*DATA SHOWN:*
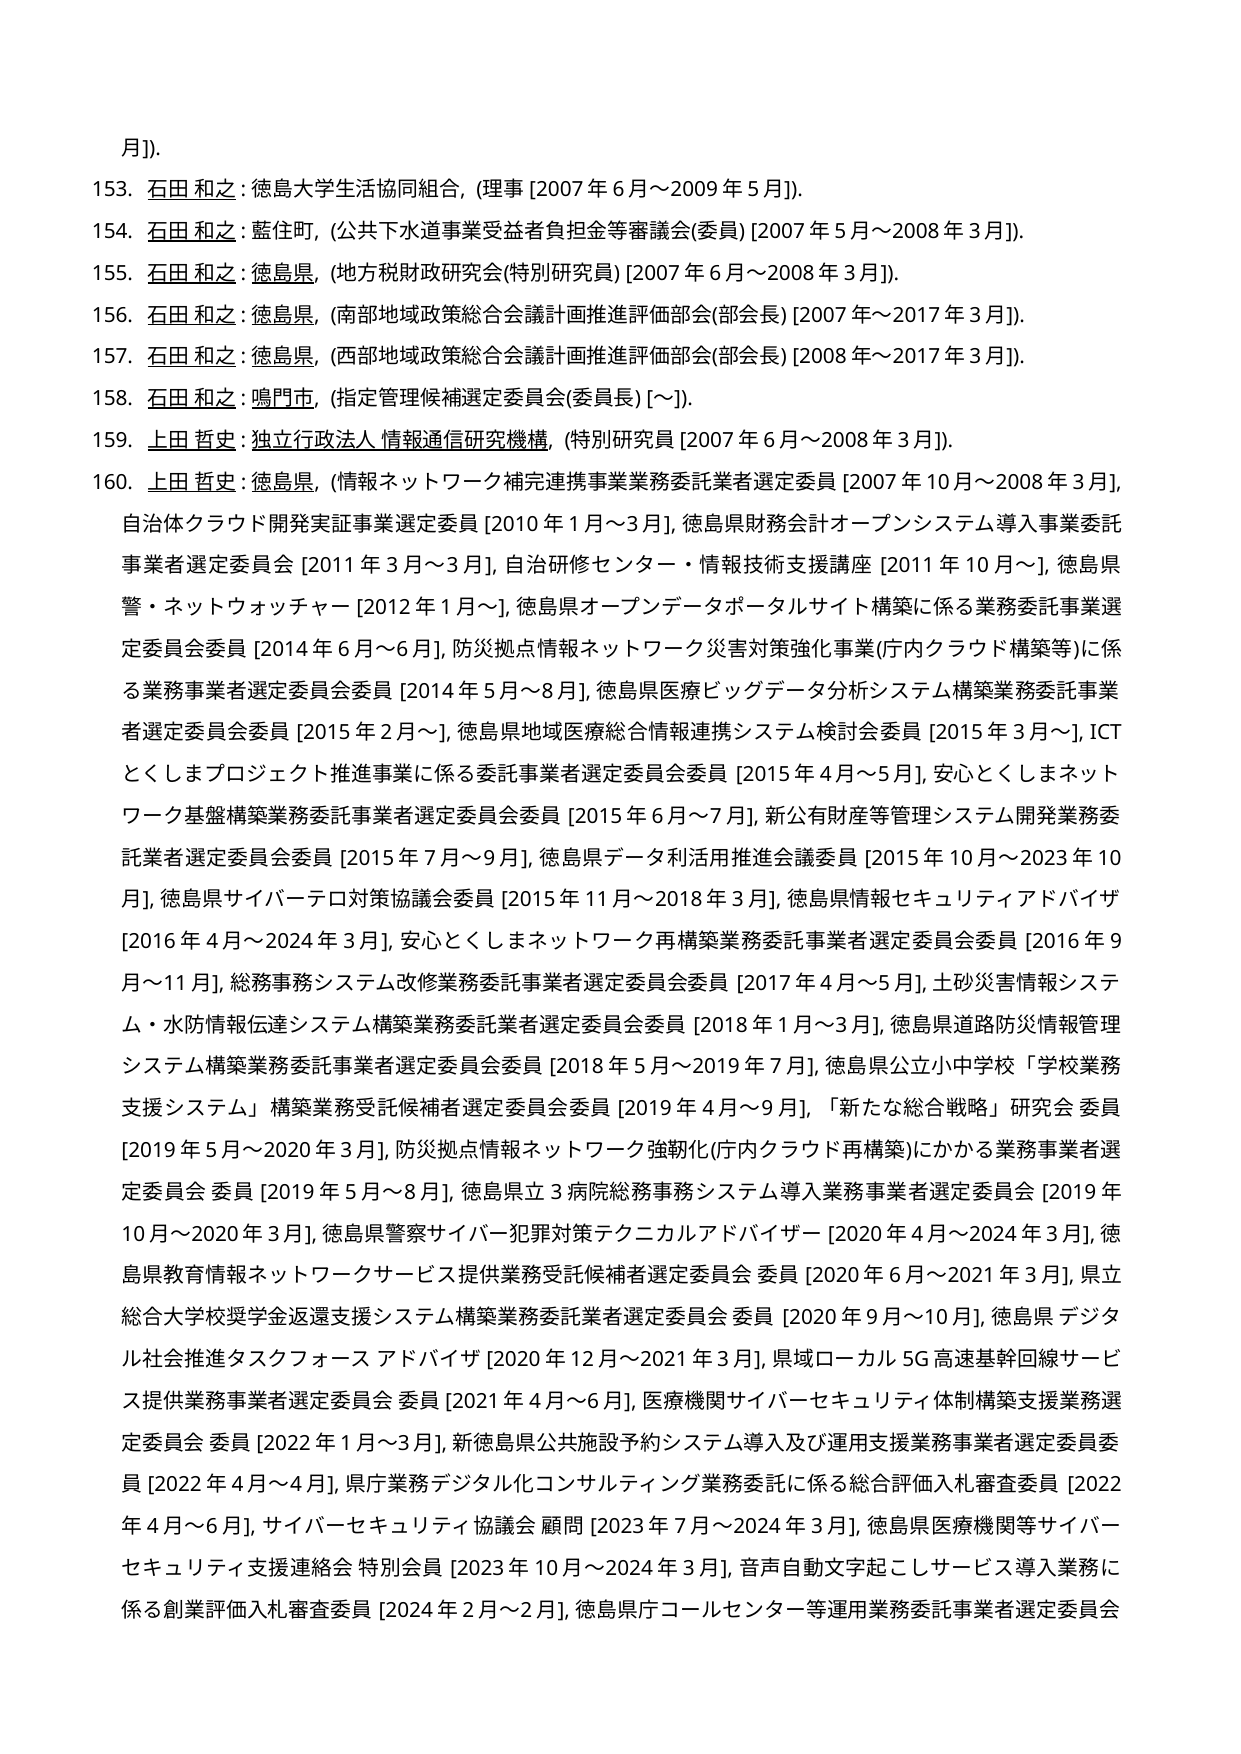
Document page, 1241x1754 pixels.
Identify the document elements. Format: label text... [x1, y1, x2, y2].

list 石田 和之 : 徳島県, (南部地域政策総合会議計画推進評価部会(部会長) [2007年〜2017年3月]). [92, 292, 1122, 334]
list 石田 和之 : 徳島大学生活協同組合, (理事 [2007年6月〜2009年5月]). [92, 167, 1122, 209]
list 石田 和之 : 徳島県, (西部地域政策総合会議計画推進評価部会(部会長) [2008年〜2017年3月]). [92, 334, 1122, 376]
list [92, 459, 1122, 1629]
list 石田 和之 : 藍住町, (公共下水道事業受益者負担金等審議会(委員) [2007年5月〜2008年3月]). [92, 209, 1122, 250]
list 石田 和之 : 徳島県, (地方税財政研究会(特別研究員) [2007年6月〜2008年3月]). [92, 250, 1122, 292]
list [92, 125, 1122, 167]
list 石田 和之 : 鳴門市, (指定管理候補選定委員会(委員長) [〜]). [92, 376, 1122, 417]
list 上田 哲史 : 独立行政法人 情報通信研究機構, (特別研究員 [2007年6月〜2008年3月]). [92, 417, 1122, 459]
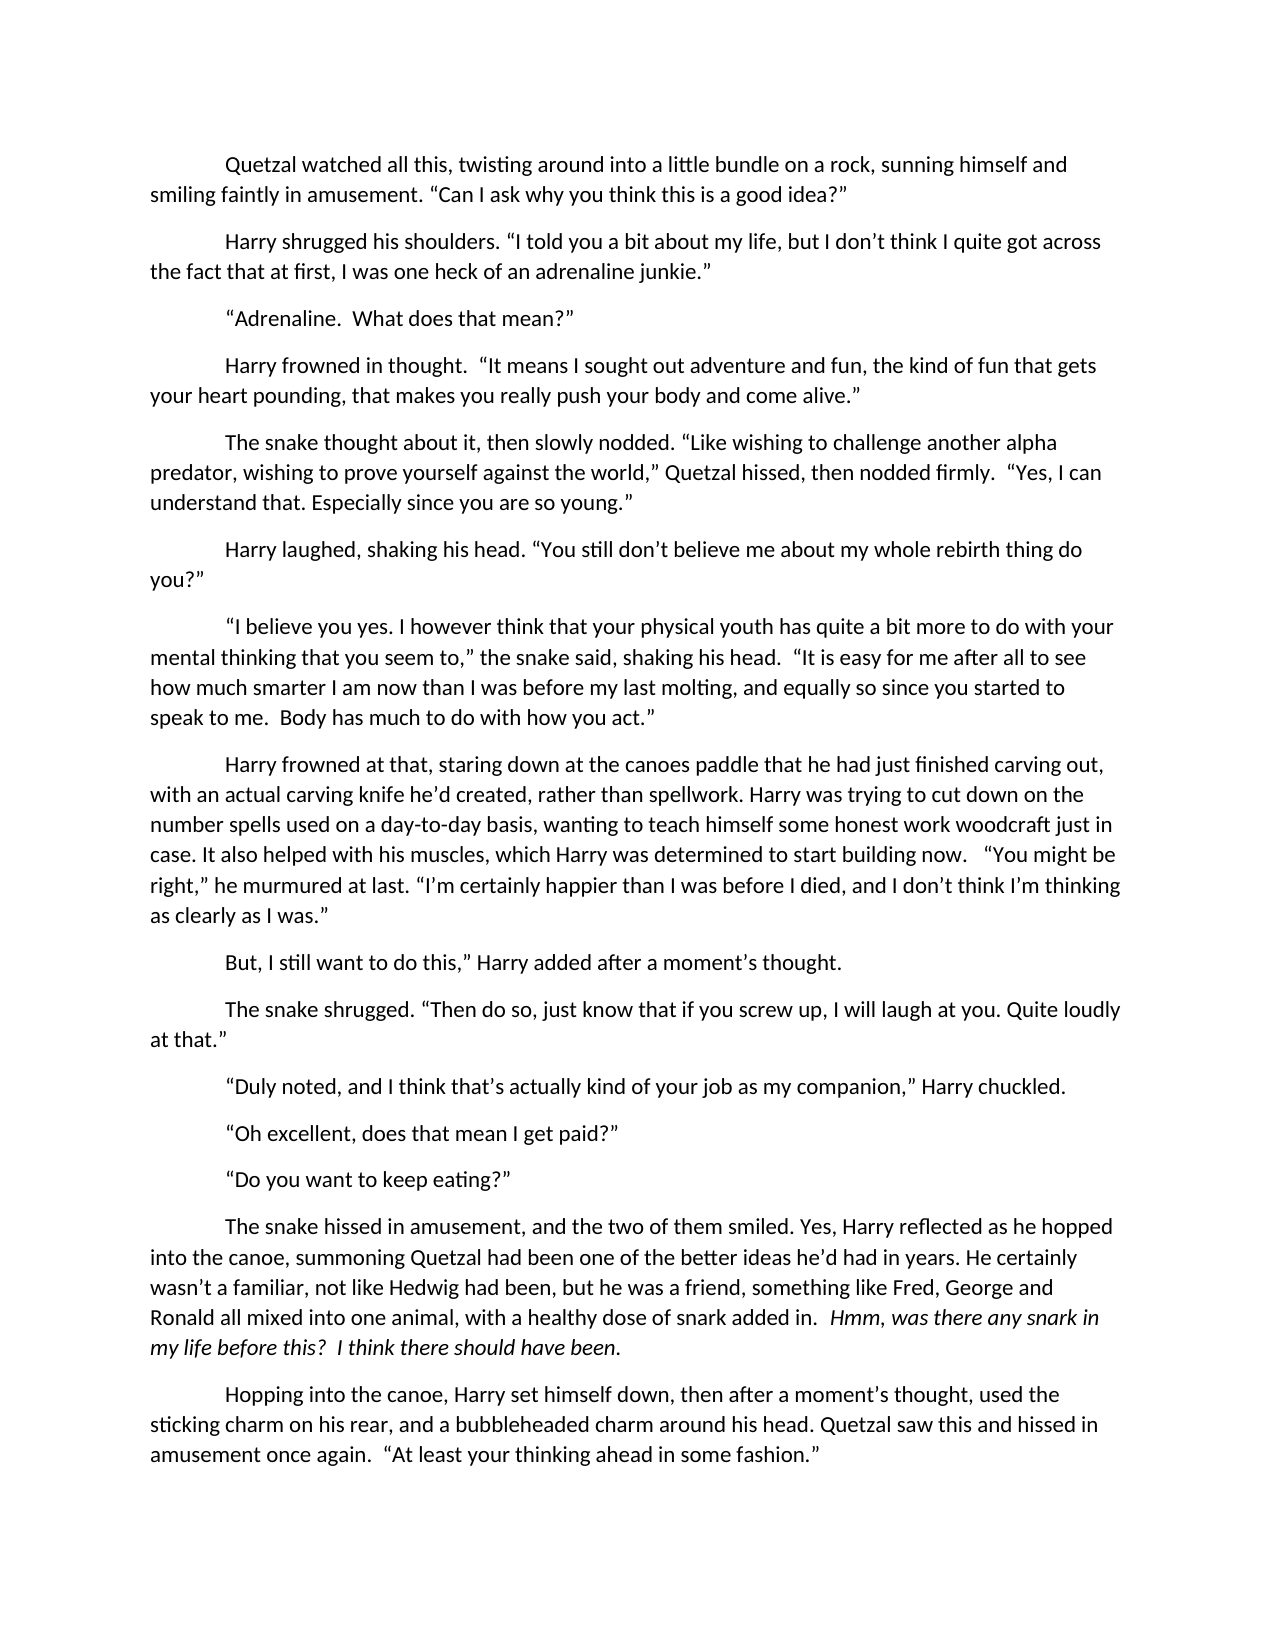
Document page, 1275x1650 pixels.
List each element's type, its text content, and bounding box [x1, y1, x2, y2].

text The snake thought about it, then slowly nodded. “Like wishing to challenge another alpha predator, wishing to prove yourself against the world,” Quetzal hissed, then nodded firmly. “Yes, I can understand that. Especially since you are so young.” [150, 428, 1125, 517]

*WHAT YOU SHOULD DO:* Copy exactly the lines that begin at the one containing "list [92, 125, 1122, 167]" and end at the last line of the records, both included, omitting the pictures.

*RESPONSE BOX:*
list [92, 125, 1122, 167]
list 石田 和之 : 鳴門市, (指定管理候補選定委員会(委員長) [〜]). [92, 376, 1122, 417]
list 上田 哲史 : 独立行政法人 情報通信研究機構, (特別研究員 [2007年6月〜2008年3月]). [92, 417, 1122, 459]
Document page, 1275x1650 pixels.
List each element's type, its text content, and bounding box [x1, y1, x2, y2].

text The snake thought about it, then slowly nodded. “Like wishing to challenge another alpha predator, wishing to prove yourself against the world,” Quetzal hissed, then nodded firmly. “Yes, I can understand that. Especially since you are so young.” [150, 428, 1125, 517]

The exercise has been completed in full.